**Task brief**:
From the line with "Filtra ricerca" to the line with "Böbingen an der Rems aufzuspüren.", output every line below exactly, both ends included. Skip the pictures.

**Extracted material**:
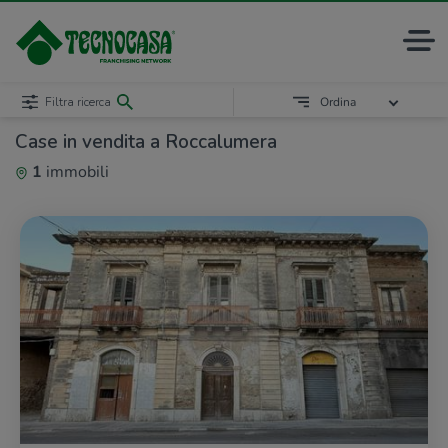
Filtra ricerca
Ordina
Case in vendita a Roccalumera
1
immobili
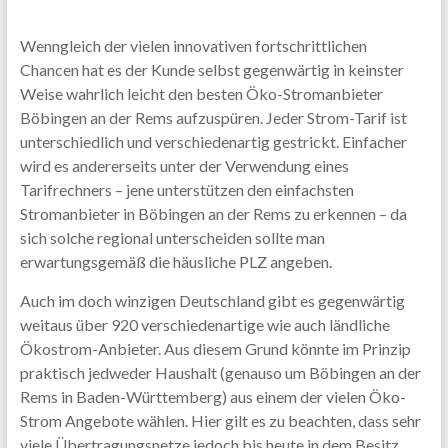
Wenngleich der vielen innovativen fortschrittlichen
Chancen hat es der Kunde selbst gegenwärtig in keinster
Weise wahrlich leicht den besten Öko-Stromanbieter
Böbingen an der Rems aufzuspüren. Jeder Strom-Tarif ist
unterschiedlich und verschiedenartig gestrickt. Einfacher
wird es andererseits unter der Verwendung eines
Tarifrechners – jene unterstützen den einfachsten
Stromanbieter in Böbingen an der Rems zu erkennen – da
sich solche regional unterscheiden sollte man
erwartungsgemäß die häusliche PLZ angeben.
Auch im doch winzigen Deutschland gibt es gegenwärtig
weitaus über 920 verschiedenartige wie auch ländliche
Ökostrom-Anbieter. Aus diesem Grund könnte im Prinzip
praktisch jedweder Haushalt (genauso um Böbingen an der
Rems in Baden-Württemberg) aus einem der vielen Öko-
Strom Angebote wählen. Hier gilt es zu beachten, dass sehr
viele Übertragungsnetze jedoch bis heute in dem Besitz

---

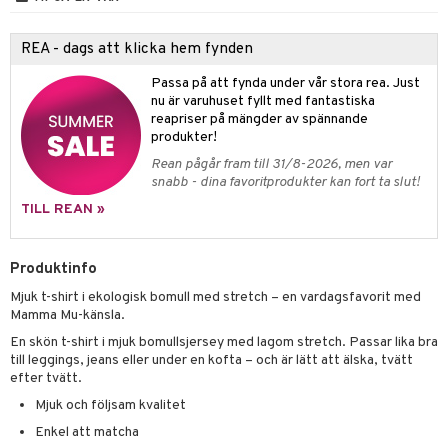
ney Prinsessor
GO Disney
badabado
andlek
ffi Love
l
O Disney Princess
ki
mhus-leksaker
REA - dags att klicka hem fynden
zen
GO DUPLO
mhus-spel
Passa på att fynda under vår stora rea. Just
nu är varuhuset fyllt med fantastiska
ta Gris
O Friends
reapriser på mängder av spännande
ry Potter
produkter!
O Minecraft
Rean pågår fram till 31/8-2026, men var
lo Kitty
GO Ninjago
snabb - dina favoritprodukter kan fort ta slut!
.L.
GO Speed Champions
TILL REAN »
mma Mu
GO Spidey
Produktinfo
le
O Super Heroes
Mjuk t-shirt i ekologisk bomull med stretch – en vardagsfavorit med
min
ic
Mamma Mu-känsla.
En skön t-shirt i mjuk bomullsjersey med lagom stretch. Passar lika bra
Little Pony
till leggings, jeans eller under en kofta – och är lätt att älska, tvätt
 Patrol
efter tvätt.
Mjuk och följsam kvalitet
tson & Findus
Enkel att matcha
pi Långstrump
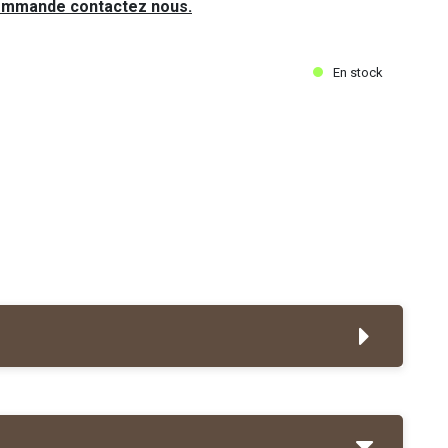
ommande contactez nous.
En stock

**Response to this task**:
Filtra ricerca
Ordina
Case in vendita a Roccalumera
1
immobili
Wenngleich der vielen innovativen fortschrittlichen
Chancen hat es der Kunde selbst gegenwärtig in keinster
Weise wahrlich leicht den besten Öko-Stromanbieter
Böbingen an der Rems aufzuspüren. Jeder Strom-Tarif ist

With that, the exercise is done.